Kilo Zero Naval Reserve

I don’t usually get pulled into historical investigations, but I recently found something interesting about my call sign, KØNR. I received this vanity call in April 2002. Before me, Craig Larson W3MS held this call sign starting in 1975. These are the only two entries in the FCC database (Universal Licensing System).

The story starts with me poking around the Digital Library of Amateur Radio & Communications (DLARC), an online archive of radio communications media. I search on “K0NR” and got a number of hits, including an entry from a 1962 Callbook. Back in the olden days, ham radio callsigns and contact info were published in a thick book, kind of like a phone book.

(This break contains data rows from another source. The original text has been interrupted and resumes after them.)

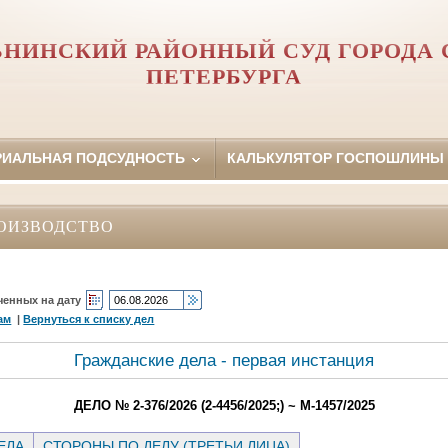
НИНСКИЙ РАЙОННЫЙ СУД ГОРОДА 
ПЕТЕРБУРГА
РИАЛЬНАЯ ПОДСУДНОСТЬ
КАЛЬКУЛЯТОР ГОСПОШЛИНЫ
ОИЗВОДСТВО
ченных на дату
ам
|
Вернуться к списку дел
Гражданские дела - первая инстанция
ДЕЛО № 2-376/2026 (2-4456/2025;) ~ М-1457/2025
ЕЛА
СТОРОНЫ ПО ДЕЛУ (ТРЕТЬИ ЛИЦА)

The callsign was listed with “USNR” in the name or organization field. I wasn’t sure what USNR meant so I asked for help via Twitter. Quite a few people came back with “United States Naval Reserve”, which did turn out to be correct. The graphic below is from the 1962 call book and it has multiple callsigns labeled USNR and one labeled USN.

Then Jason W5IPA came up with a page from the July 1949 issue of QST.This article shows there were many amateur call signs assigned to naval reserve stations.

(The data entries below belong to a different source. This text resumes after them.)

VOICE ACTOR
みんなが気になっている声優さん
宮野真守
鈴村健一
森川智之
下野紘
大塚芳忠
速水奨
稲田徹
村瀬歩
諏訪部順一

Click to access QST-1949-07.pdf

Then N8URE poked around and came up with this from a 1960 telephone book:

I suspect the 5-digit telephone number is long been obsolete. There still is an address for the Naval Reserve in Dubuque but it is on Jet Center Drive, near the airport.

So there you have it: it was common for Naval Reserve centers to have amateur radio call signs assigned to them. For obvious reasons, they tended to have NR in the call sign. K0NR was assigned to the station in Dubuque, IA.

Thanks for the help from: W5IPA, N8URE, K8BCR, K4ZDH

73 Bob, Kilo Zero Naval Reserve

The post Kilo Zero Naval Reserve appeared first on The KØNR Radio Site.

Bob Witte, KØNR, is a regular contributor to and writes from Colorado, USA. Contact him at [email protected].

One Response to “Kilo Zero Naval Reserve”

  • Robin W1RXF:

    In 1960, five-digit telephone numbers had a two-letter prefix indicating the telephone exchange servicing them, a relic of the time when a human operator had to connect two ends of a call. For example, when I was growing up, the phone number my parents forced me to memorize was “Forest 9-6405,” which later migrated to “369-6405.”

    If you’re really interested in finding more about the Naval Reserve center in Dubuque having K0NR, that phonebook from which you posted the excerpt should have been organized by exchange, which serviced a small geographic area. Best of luck!